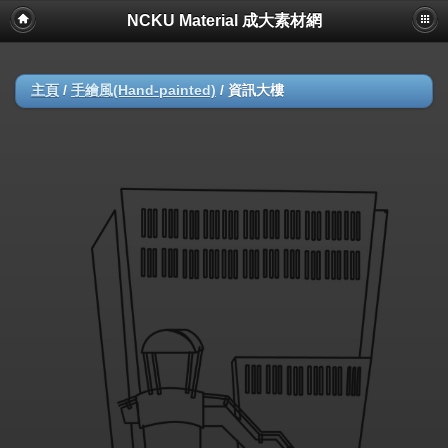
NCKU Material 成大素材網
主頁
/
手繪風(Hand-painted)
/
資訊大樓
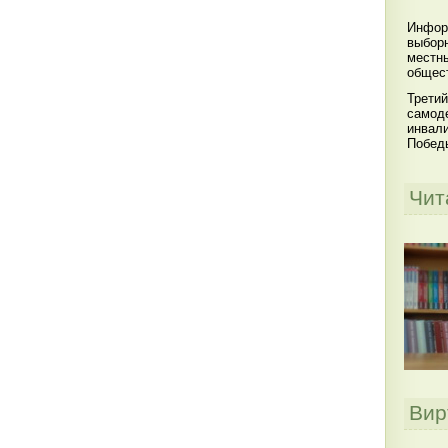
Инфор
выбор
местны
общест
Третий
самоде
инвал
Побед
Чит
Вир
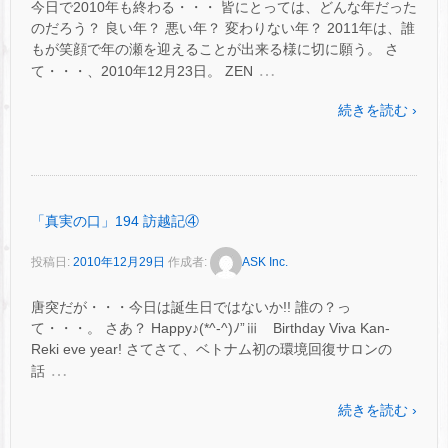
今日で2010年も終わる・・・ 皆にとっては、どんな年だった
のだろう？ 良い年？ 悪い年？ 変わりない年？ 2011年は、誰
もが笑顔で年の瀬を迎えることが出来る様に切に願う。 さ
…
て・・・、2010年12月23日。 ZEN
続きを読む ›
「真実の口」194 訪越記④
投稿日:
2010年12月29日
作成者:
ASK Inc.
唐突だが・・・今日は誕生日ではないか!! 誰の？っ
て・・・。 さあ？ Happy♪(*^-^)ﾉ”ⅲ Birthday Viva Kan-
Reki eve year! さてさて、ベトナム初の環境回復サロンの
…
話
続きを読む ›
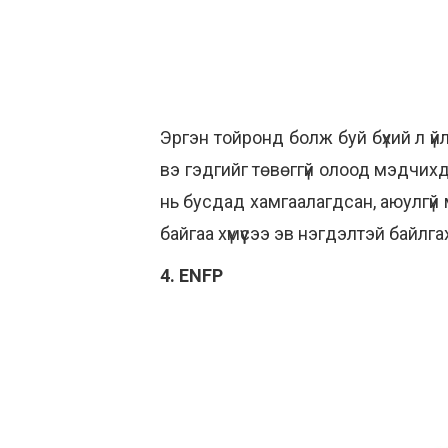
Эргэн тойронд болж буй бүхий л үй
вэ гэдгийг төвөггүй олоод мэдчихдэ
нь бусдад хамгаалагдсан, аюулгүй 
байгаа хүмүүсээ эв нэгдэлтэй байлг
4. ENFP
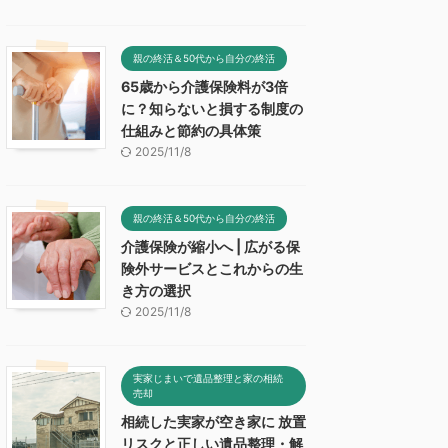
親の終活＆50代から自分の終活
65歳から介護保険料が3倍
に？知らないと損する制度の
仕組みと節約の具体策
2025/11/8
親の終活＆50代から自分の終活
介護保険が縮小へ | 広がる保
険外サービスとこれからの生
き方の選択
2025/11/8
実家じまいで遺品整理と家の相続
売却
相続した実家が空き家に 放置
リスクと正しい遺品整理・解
★ ★ ★ ★ ★
Copy every line of text in the records above word for word, leaving out the pictures.

NCKU Material 成大素材網
主頁
/
手繪風(Hand-painted)
/
資訊大樓
Инфор
выбор
местны
общест
Третий
самоде
инвал
Побед
Чит
Вир
今日で2010年も終わる・・・ 皆にとっては、どんな年だった
のだろう？ 良い年？ 悪い年？ 変わりない年？ 2011年は、誰
もが笑顔で年の瀬を迎えることが出来る様に切に願う。 さ
…
て・・・、2010年12月23日。 ZEN
続きを読む ›
「真実の口」194 訪越記④
投稿日:
2010年12月29日
作成者:
ASK Inc.
唐突だが・・・今日は誕生日ではないか!! 誰の？っ
て・・・。 さあ？ Happy♪(*^-^)ﾉ”ⅲ Birthday Viva Kan-
Reki eve year! さてさて、ベトナム初の環境回復サロンの
…
話
続きを読む ›
Эргэн тойронд болж буй бүхий л үй
вэ гэдгийг төвөггүй олоод мэдчихдэ
нь бусдад хамгаалагдсан, аюулгүй 
байгаа хүмүүсээ эв нэгдэлтэй байлг
4. ENFP
親の終活＆50代から自分の終活
65歳から介護保険料が3倍
に？知らないと損する制度の
仕組みと節約の具体策
2025/11/8
親の終活＆50代から自分の終活
介護保険が縮小へ | 広がる保
険外サービスとこれからの生
き方の選択
2025/11/8
実家じまいで遺品整理と家の相続
売却
相続した実家が空き家に 放置
リスクと正しい遺品整理・解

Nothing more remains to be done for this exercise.